*** Task inputs Section Begins ***

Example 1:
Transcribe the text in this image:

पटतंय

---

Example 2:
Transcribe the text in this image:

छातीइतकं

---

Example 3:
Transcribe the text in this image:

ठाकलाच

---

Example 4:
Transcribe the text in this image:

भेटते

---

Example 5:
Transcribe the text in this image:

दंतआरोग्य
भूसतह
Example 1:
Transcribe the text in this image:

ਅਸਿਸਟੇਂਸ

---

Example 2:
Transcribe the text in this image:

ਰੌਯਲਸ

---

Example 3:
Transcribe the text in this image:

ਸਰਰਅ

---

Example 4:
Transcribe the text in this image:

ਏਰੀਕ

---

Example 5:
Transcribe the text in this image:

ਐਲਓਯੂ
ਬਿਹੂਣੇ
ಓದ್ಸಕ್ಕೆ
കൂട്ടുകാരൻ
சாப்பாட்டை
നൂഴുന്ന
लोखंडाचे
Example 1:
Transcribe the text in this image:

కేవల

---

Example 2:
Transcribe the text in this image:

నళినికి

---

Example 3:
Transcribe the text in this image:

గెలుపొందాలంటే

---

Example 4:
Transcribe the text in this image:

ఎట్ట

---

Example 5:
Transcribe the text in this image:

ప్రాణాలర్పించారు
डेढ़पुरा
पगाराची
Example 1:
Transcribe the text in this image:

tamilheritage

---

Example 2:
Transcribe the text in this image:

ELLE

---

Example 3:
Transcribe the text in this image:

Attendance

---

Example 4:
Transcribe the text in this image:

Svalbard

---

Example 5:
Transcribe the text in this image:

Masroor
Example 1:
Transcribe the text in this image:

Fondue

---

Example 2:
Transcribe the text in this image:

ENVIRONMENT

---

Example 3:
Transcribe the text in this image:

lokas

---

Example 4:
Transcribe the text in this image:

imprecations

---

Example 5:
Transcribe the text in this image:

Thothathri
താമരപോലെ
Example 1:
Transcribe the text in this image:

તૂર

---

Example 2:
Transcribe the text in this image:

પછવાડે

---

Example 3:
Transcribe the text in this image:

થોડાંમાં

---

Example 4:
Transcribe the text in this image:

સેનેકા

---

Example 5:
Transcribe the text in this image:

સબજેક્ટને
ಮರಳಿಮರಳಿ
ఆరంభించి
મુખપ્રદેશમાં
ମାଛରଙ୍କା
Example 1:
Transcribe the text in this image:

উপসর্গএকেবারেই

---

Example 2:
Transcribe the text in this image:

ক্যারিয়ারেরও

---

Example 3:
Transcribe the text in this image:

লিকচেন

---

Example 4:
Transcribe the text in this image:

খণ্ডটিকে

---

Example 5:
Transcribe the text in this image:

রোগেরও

*** Task inputs Section Ends ***

### [Exercise brief]
Exact copies of all the lines above are required.

### [Exercise response]
Example 1:
Transcribe the text in this image:

पटतंय

---

Example 2:
Transcribe the text in this image:

छातीइतकं

---

Example 3:
Transcribe the text in this image:

ठाकलाच

---

Example 4:
Transcribe the text in this image:

भेटते

---

Example 5:
Transcribe the text in this image:

दंतआरोग्य
भूसतह
Example 1:
Transcribe the text in this image:

ਅਸਿਸਟੇਂਸ

---

Example 2:
Transcribe the text in this image:

ਰੌਯਲਸ

---

Example 3:
Transcribe the text in this image:

ਸਰਰਅ

---

Example 4:
Transcribe the text in this image:

ਏਰੀਕ

---

Example 5:
Transcribe the text in this image:

ਐਲਓਯੂ
ਬਿਹੂਣੇ
ಓದ್ಸಕ್ಕೆ
കൂട്ടുകാരൻ
சாப்பாட்டை
നൂഴുന്ന
लोखंडाचे
Example 1:
Transcribe the text in this image:

కేవల

---

Example 2:
Transcribe the text in this image:

నళినికి

---

Example 3:
Transcribe the text in this image:

గెలుపొందాలంటే

---

Example 4:
Transcribe the text in this image:

ఎట్ట

---

Example 5:
Transcribe the text in this image:

ప్రాణాలర్పించారు
डेढ़पुरा
पगाराची
Example 1:
Transcribe the text in this image:

tamilheritage

---

Example 2:
Transcribe the text in this image:

ELLE

---

Example 3:
Transcribe the text in this image:

Attendance

---

Example 4:
Transcribe the text in this image:

Svalbard

---

Example 5:
Transcribe the text in this image:

Masroor
Example 1:
Transcribe the text in this image:

Fondue

---

Example 2:
Transcribe the text in this image:

ENVIRONMENT

---

Example 3:
Transcribe the text in this image:

lokas

---

Example 4:
Transcribe the text in this image:

imprecations

---

Example 5:
Transcribe the text in this image:

Thothathri
താമരപോലെ
Example 1:
Transcribe the text in this image:

તૂર

---

Example 2:
Transcribe the text in this image:

પછવાડે

---

Example 3:
Transcribe the text in this image:

થોડાંમાં

---

Example 4:
Transcribe the text in this image:

સેનેકા

---

Example 5:
Transcribe the text in this image:

સબજેક્ટને
ಮರಳಿಮರಳಿ
ఆరంభించి
મુખપ્રદેશમાં
ମାଛରଙ୍କା
Example 1:
Transcribe the text in this image:

উপসর্গএকেবারেই

---

Example 2:
Transcribe the text in this image:

ক্যারিয়ারেরও

---

Example 3:
Transcribe the text in this image:

লিকচেন

---

Example 4:
Transcribe the text in this image:

খণ্ডটিকে

---

Example 5:
Transcribe the text in this image:

রোগেরও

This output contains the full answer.